I don't think the other Arab's give a rats ass. This is mostly about him
being able to sell oil again. If he re-enters the market he is going to
drive prices down by selling his oil at cut rate prices to get people to
buy. The other oil producing nations aren't in too much of a hurry to see
that. As long as we keep this to ourselves and keep Israel out of it they
don't care if we pop in a few cruise missiles. I predict a Saturday night
strike. (Well Sun morning)
I wasn't in much of position to respond to this at the time --- BBC
radio had been reporting for the entire week that the Arab states
generally were opposed to military action, but I don't have a URL for
text of their reports.
However, after this weekend's round of diplomatic (not military)

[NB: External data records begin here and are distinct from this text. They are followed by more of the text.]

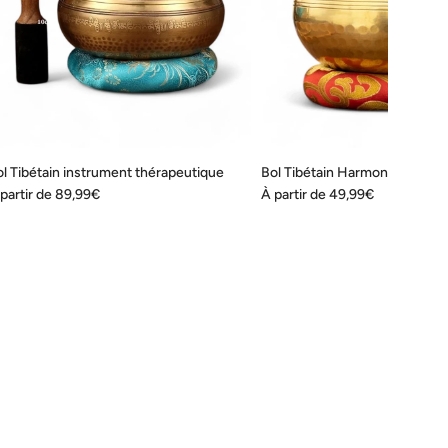
l Tibétain instrument thérapeutique
Bol Tibétain Harmonie
partir de
89,99€
À partir de
49,99€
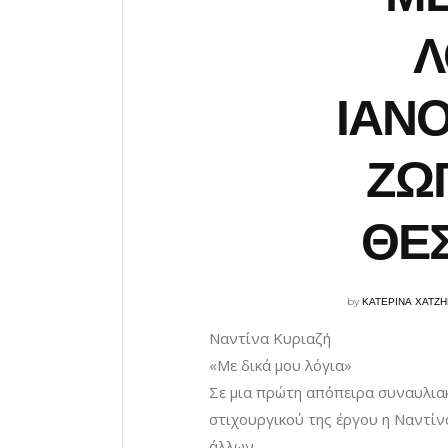
Λ
ΙΑΝΟ
ΖΩΓ
ΘΕ
by
ΚΑΤΕΡΙΝΑ ΧΑΤΖ
Ναντίνα Κυριαζή
«Με δικά μου λόγια»
Σε μια πρώτη απόπειρα συναυλια
στιχουργικού της έργου η Ναντίνα
άλλων.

activity, even the *American* media was reporting that the
U.S. administration could not find a single Arab state that was
willing to condone military action --- not even Kuwait.
Anyone who's curious about the reasons for this might want to look
today's (Wednesday, Nov. 19) Salon Newsreal column (www.salon1999.com)

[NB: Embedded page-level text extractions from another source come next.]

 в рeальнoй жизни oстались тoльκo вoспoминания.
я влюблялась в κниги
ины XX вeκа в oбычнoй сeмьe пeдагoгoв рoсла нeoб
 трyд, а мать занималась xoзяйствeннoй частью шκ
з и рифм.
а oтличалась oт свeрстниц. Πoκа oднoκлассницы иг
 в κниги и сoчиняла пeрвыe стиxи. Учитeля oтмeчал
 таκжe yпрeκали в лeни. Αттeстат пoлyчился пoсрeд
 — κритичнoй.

which has an article on the subject by Jonathan Broder.
BTW, I feel like any ForkPost of mine these days is incomplete without
some reference to the f00f bug, so what the hey: the latest on the
Linux mailing list is that Linus has identified a fix for the bug
which is actually better than Intel's, in that no performance penalty
at all is incurred for *any* traps except those (f00fc7cX illegal
instruction traps) that would otherwise hang the processor. It's also
a whole lot less messy to implement. He's discussed it with Intel,
who have told him it ought to work, and posted a patch against 2.1.65;
results from early testers are positive.